CNN Supreme Court Senior Producer
Quite a bit of talk today about ‘”empathy” and whether that is a desirable quality in a judge/justice. Is there a pattern in Sotomayor’s rulings that would signal such sympathies? Here are samples from my research…
Cases where "empathy" or lack of it could be cited by opponents:
2000 – Ruled partly in favor of Yvette Cruz, Hispanic woman who alleged a co-worker at Coach Stores made lewd remarks and subjected her to sexual harassment. Upheld the harassment claims, but Sotomayor rejected the woman's claims she was fired because of her ethnicity.
2001 – She sided with a federal prisoner who sued a contractor running the facility because guards allegedly made him climb stairs, despite knowing he had a heart condition. He later had a heart attack. The man was in a halfway house for securities fraud. Sotomayor concluded, under her reading of a 1971 Scotus precedent, contractors could be sued the same as federal employees. Scotus later reversed.
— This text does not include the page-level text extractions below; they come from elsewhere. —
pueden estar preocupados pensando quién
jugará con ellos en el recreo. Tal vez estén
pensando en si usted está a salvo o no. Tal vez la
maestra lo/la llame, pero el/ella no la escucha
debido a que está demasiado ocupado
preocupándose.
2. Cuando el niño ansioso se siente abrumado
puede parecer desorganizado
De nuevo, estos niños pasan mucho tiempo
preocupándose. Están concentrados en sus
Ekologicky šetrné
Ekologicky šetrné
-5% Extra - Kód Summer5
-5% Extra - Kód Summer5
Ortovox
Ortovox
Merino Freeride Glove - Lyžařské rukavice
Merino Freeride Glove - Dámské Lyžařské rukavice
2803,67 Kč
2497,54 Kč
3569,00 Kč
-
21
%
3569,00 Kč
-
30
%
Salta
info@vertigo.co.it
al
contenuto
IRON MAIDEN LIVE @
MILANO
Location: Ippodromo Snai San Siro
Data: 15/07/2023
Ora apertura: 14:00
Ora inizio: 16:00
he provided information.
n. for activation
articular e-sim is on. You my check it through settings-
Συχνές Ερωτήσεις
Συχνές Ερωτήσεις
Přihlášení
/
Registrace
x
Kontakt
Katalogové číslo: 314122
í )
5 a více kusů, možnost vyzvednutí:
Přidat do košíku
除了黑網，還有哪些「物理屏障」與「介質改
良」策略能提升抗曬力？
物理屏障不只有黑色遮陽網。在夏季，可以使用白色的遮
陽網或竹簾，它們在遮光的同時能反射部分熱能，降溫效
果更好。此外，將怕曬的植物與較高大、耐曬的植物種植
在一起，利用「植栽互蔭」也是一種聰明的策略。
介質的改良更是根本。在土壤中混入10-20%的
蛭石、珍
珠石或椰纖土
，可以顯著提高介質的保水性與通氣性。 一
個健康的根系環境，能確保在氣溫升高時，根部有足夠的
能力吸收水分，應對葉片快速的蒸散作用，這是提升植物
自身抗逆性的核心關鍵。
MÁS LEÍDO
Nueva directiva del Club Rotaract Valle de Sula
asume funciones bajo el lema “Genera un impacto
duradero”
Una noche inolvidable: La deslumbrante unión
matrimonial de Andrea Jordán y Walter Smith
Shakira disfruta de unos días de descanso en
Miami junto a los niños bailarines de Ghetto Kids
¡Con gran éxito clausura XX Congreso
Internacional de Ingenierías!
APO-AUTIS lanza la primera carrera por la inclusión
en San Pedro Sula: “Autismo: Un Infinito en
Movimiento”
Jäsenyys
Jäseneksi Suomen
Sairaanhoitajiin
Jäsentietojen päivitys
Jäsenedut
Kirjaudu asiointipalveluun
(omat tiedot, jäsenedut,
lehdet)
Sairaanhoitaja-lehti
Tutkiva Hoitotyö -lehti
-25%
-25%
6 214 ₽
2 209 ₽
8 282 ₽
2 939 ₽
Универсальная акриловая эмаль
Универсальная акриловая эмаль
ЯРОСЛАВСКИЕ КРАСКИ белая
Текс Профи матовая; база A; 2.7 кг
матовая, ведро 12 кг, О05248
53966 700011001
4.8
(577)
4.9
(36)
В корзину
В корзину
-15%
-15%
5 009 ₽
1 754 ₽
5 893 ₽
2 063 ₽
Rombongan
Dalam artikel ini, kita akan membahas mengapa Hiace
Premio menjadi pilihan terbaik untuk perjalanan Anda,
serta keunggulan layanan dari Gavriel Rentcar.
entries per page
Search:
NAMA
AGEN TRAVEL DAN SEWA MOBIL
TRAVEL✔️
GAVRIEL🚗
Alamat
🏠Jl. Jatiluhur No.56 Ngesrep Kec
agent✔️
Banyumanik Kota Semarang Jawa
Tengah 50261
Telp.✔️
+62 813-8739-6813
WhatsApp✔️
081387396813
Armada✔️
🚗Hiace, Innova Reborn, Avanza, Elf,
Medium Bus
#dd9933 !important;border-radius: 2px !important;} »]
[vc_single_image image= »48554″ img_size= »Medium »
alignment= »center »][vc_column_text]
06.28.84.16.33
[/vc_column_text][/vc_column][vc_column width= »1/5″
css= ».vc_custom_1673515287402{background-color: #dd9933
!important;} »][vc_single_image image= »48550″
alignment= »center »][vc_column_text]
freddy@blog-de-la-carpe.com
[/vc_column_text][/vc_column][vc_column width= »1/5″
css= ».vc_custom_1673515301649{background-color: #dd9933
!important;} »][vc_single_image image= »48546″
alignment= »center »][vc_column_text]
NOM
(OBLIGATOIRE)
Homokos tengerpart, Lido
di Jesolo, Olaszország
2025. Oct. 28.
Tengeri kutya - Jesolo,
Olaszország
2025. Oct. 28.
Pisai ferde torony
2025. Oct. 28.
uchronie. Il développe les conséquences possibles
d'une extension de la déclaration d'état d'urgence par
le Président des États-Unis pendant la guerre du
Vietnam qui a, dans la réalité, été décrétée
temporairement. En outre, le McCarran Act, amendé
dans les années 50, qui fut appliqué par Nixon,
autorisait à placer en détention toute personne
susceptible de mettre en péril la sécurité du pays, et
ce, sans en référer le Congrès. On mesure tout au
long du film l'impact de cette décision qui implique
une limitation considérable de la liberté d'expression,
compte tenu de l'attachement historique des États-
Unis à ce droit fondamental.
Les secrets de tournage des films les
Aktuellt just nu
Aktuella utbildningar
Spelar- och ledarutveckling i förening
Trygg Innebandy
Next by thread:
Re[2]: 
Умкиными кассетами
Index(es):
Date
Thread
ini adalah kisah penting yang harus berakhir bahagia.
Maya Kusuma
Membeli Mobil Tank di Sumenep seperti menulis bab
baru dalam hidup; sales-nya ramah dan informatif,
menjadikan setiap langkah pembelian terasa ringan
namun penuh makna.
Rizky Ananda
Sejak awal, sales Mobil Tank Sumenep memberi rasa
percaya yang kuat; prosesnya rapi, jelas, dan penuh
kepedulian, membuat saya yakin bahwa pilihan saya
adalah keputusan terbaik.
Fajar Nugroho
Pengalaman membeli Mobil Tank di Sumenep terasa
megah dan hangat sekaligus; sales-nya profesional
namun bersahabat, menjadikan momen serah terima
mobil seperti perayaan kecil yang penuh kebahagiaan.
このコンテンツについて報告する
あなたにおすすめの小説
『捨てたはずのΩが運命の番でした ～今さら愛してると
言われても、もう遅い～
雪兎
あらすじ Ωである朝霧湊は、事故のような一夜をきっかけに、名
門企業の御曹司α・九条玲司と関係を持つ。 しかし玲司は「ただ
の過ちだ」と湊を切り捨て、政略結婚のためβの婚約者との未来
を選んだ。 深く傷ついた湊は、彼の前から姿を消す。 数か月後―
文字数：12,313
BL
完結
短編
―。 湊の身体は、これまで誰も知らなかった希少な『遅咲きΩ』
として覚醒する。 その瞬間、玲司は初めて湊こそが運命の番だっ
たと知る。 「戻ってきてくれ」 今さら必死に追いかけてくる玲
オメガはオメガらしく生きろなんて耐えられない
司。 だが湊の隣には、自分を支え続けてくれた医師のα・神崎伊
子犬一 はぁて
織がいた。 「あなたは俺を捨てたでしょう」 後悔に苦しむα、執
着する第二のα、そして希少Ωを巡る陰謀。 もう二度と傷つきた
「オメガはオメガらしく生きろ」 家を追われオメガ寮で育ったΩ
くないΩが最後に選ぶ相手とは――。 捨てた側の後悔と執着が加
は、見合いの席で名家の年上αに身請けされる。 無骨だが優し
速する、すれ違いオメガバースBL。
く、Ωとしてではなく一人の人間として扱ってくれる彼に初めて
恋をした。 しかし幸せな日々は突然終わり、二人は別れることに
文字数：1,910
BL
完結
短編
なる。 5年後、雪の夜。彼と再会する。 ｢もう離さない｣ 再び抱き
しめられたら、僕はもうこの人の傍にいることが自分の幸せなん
2005 – Judge allowed a class action suit by Merrill Lynch shareholders who alleged fraud by company officials. Scotus in 2006 unanimously overturned, concluding federal law gave enforcement power to SEC, leaving no venue for lawsuits under state fraud laws.
On the other hand:
In King v. American Airlines in 2002, she ruled against a black couple who claimed they were kicked off their flight because of their race. Sotomayor said the case was pre-empted by international law governing air travel.
Ruled against Wendy Norville a black nurse in 1999 who claimed workplace discrimination after being fired. The worker said her age, race and a debilitating injury were the result. Sotomayor threw out the race and age claims, but allowed the claim on disability to proceed to trial.
In 2006 she ruled against investors who claimed Wall Street Banks were price-fixing IPOs. She agreed with the majority the class-action could not proceed, nullifying earlier settlements that would have benefited investors to the tune of $1 billion.
Bottom line: I found no obvious pattern in her rulings suggesting that she is consistently or overly sympathetic to “the little” guy, or any particular gender, race, ethnicity, etc. Her off-the-bench speeches/remarks reveal personal thoughts that some might find objectionable, but her rulings do not reveal an overt bias.